[start of Text]

If matters sour (given that El Baradei has arrived in Cairo so that exposes him to risk, should the Brotherhood extremists attempt to hijack the popular demand for reforms, and perhaps new governance), then all hell breaks loose, as this is a strategic issue. A million plus protest that succeeds or installs El Baradei, could be the best outcome hoped-for by both the Egyptian people overall, and the Western world in particular. It is not so relevant that Egypt is not a notable oil producer, but that much oil traverses the Suez Canal, as well as the Peace Agreement by which Israel allowed Egypt on the Sinai side of the Canal only based upon peace and respect between the parties.

If a radical group took control and seized Canal operations; you’d be facing a crisis in some aspects similar to the 1956 situation, which sparked the Anglo-French invasion to retake the Canal (a joint British / French project which Egypt’s Nasser nationalized) and which was opposed by both Russia and the United States (stupidly as we were it seems swept-up worrying about the Hungarian Revolution at the time and threats by the Russians to nuke London and Paris if the ‘brits and French didn’t retreat from the very success swift retake of what was their property. Frankly, it occurs to me that the successful takeover by Nasser of Suez, emboldened other Arab states to nationalize oil properties later, with the creation of OPEC ensuing (to create an illegal cartel that to this day is operating oil wells and facilities established by what now comprises the ARAMCO operations (Arabian American Oil Co. and so on). This was originally the so-called ‘five sisters; ie: Chevron, Standard of New Jersey (now Exxon/Mobile); and of course Mobile, Texaco and British Petroleum.

[end of Text]
[start of Dataset rows]

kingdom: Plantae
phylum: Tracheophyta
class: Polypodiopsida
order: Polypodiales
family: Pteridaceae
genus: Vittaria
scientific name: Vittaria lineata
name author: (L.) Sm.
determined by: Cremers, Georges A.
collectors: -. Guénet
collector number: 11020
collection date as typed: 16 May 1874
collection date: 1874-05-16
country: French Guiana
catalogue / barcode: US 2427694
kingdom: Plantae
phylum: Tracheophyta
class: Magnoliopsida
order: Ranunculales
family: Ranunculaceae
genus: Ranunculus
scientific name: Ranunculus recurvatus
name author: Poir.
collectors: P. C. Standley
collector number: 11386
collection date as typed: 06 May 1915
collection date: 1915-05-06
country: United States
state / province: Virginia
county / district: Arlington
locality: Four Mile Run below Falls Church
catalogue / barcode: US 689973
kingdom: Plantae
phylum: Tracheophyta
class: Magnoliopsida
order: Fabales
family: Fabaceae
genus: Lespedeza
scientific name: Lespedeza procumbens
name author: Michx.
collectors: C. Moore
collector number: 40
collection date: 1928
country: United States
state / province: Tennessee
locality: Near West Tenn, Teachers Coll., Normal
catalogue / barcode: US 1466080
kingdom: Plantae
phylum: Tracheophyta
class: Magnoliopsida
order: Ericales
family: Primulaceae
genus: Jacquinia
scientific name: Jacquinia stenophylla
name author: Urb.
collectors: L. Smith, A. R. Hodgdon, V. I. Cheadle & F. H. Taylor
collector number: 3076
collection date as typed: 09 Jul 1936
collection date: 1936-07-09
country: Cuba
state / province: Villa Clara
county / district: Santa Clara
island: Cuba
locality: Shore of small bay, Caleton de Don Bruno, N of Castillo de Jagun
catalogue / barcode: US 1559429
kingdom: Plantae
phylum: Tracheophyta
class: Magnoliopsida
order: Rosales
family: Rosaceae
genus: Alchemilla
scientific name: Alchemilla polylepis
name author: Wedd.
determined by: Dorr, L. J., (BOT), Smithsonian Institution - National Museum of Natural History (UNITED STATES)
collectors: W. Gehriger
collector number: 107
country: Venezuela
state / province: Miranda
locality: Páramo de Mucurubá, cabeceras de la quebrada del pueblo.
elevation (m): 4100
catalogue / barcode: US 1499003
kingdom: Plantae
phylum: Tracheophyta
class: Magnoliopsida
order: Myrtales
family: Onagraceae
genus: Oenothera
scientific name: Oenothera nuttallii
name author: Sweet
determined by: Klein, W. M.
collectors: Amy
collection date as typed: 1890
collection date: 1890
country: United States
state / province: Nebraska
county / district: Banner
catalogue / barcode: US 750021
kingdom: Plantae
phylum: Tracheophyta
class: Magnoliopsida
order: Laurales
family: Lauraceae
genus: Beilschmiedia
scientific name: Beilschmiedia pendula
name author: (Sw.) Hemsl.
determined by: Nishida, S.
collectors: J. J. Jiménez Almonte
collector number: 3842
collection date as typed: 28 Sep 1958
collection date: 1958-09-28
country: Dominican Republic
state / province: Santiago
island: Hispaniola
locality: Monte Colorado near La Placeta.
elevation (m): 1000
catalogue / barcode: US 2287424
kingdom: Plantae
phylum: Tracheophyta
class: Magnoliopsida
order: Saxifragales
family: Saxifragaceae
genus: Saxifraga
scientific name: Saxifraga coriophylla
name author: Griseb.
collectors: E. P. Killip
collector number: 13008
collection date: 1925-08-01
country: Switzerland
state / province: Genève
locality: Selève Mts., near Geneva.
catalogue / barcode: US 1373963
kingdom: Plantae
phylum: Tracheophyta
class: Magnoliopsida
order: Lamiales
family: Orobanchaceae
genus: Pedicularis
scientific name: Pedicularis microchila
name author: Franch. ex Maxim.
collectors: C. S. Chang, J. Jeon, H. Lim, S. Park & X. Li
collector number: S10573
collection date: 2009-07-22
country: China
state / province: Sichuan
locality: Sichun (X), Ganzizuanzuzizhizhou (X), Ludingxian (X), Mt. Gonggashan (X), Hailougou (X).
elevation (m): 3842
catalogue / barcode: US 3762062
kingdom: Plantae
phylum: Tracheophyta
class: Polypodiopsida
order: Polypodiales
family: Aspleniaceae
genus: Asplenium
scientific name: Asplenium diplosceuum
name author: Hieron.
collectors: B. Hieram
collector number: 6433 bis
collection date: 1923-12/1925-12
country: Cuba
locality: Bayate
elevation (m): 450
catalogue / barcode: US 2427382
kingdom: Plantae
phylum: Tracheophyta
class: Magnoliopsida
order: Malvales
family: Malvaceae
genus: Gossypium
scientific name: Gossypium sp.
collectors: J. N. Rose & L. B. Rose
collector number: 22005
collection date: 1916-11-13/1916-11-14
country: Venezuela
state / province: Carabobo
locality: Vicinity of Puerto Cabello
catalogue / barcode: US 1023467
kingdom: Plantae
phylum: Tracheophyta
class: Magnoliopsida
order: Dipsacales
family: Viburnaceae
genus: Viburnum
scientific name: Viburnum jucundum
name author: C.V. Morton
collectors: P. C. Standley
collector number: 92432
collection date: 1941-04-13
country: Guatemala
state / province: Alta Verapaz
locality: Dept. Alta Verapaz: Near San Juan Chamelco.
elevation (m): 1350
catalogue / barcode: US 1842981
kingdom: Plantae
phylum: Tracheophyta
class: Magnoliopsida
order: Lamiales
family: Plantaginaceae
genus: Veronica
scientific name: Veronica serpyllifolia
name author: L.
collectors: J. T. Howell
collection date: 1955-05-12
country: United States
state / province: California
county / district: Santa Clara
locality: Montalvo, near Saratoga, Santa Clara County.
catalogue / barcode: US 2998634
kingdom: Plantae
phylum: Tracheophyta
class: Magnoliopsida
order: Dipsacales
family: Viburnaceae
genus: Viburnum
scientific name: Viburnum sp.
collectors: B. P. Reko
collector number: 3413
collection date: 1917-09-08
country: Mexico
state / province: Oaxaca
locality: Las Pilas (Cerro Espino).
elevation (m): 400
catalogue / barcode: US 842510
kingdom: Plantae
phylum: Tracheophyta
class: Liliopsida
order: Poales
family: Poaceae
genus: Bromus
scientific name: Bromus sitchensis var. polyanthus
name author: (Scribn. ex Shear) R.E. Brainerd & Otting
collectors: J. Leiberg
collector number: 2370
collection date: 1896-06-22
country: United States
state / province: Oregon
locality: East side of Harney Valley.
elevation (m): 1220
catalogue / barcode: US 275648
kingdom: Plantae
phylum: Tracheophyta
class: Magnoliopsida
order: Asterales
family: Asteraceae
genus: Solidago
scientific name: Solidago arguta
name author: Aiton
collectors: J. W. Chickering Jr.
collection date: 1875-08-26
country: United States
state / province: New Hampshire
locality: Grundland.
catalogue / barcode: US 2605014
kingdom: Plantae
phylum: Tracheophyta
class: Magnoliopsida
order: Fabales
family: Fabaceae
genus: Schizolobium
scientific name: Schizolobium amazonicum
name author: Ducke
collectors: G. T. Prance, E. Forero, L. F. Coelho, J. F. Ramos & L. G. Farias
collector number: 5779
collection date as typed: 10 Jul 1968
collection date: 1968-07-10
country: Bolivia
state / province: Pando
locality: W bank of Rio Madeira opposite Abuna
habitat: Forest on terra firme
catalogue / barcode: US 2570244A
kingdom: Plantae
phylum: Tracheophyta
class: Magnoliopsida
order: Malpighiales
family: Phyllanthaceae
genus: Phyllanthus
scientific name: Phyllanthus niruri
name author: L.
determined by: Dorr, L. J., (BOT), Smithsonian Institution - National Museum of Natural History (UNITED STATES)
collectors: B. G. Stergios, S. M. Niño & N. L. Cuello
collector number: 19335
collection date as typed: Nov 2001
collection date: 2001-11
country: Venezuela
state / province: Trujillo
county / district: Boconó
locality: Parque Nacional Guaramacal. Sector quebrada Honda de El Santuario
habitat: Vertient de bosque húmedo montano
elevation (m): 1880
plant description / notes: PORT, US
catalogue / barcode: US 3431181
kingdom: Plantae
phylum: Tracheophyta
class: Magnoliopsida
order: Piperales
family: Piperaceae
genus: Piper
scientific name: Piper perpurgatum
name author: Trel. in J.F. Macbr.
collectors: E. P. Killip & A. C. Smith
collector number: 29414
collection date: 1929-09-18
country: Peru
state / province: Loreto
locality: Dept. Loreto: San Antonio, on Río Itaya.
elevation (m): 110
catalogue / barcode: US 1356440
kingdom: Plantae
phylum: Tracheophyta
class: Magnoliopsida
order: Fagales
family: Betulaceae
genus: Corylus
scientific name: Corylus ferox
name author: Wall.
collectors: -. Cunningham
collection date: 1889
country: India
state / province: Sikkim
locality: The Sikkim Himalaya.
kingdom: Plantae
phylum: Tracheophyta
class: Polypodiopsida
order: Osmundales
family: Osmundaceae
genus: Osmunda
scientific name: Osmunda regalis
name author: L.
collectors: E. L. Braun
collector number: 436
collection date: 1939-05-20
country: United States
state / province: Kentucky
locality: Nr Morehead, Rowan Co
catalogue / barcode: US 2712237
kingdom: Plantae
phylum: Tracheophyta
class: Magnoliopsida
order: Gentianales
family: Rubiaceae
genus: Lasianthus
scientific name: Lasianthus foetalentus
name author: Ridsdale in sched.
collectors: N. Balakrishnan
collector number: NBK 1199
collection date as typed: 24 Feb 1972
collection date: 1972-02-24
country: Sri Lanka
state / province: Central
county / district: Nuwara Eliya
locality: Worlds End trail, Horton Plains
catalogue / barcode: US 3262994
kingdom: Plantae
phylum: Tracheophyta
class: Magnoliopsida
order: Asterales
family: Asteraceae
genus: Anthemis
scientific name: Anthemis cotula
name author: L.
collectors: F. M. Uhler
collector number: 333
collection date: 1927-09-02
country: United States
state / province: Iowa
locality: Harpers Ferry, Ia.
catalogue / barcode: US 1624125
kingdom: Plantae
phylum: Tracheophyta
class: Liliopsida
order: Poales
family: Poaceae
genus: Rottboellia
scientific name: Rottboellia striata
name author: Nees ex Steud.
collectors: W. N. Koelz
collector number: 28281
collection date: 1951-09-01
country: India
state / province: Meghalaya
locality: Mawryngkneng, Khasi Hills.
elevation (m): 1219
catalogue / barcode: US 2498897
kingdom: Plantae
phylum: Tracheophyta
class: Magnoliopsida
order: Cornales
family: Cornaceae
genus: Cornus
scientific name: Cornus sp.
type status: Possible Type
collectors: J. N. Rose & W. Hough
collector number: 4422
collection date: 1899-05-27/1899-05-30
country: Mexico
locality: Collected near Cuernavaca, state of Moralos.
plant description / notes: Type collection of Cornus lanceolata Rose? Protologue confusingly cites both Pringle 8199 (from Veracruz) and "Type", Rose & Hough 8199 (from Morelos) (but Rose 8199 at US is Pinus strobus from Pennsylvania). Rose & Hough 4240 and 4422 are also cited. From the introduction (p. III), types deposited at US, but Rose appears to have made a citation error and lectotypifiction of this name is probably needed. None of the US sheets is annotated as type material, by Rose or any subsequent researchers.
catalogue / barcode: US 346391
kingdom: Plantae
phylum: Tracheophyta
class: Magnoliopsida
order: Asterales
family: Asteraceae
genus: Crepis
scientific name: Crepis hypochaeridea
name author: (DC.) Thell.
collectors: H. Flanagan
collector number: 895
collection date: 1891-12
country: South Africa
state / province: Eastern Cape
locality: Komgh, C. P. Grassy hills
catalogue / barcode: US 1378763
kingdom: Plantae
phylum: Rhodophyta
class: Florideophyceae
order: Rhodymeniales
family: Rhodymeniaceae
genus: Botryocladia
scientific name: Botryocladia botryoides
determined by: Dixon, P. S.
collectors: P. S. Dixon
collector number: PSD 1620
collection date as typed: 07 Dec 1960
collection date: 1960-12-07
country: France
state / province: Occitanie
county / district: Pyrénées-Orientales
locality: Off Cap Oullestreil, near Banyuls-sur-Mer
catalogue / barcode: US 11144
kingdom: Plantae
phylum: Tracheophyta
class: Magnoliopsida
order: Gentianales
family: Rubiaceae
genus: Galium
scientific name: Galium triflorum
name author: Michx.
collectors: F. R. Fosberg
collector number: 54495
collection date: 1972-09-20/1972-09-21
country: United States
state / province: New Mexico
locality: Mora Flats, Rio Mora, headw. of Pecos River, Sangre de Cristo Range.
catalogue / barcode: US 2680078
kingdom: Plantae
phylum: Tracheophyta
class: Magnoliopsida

[end of Dataset rows]

Task set:
**A)** Revise the entries from the line containing "county / district: Banner" down to the line containing "elevation (m): 1000", swapping "locality" for "site" and leaving everything else untouched. Return only those lines.
**B)** Go on with the commentary on Egypt and the Suez Canal, picking up after its final sentence.

Outputs in order:
**A)**
county / district: Banner
catalogue / barcode: US 750021
kingdom: Plantae
phylum: Tracheophyta
class: Magnoliopsida
order: Laurales
family: Lauraceae
genus: Beilschmiedia
scientific name: Beilschmiedia pendula
name author: (Sw.) Hemsl.
determined by: Nishida, S.
collectors: J. J. Jiménez Almonte
collector number: 3842
collection date as typed: 28 Sep 1958
collection date: 1958-09-28
country: Dominican Republic
state / province: Santiago
island: Hispaniola
site: Monte Colorado near La Placeta.
elevation (m): 1000

**B)**
Now… to my point about ‘global revolution’. Lots of Americans (and others who are in a society which benefits from profit-motive objectives) want really honest free-market capitalism, not the elitist-semi-fascist (solely) pro multinational corporate cabals that’s been dominant for at least the last two decades, while (both parties allowed lengthy) dismantling of our manufacturing base was encouraged by absurd national policies. If this leads to a ‘default’ on the astronomic promises our (mostly) parents made during the immediate post-war decades, as were amplified by our baby-boomer generation, you could see the basis for getting out of the impossible ‘money-printing’ absurdity of the current era, which historically has not ended well for any (empire or nation) doing it. What started after World War II as growing personal or family net worth while being compassionate to others and maintaining a strong defense (today that might be what is advocated closest by ‘blue dog Democrats’ or moderate Republicans or Tea Party advocates, albeit not all of them) morphed into a twisted acceleration of excess greed that increasing made decisions based presumably on necessity and not on humanity.

Yours truly predicted this mess over 25 years ago as you know (warning shoe maker firms at two annual American Footwear Assoc. gatherings), because the government here was not replicating protective policies there, and in fact trying to help foreigners at the expense of the U.S., particularly with respect to facilitating the China opening. Of course it deterred confrontation, but invited degradation (intended or not) here for the U.S.A. Almost three decades later (more slightly) little has been done but finally it is recognized (right; after the most damaging collapse since the Great Depression as we forecast back in 2007). They would love to blame housing and leverage for it all; but the blame goes far deeper and absolutely relates to government tax/trade policy.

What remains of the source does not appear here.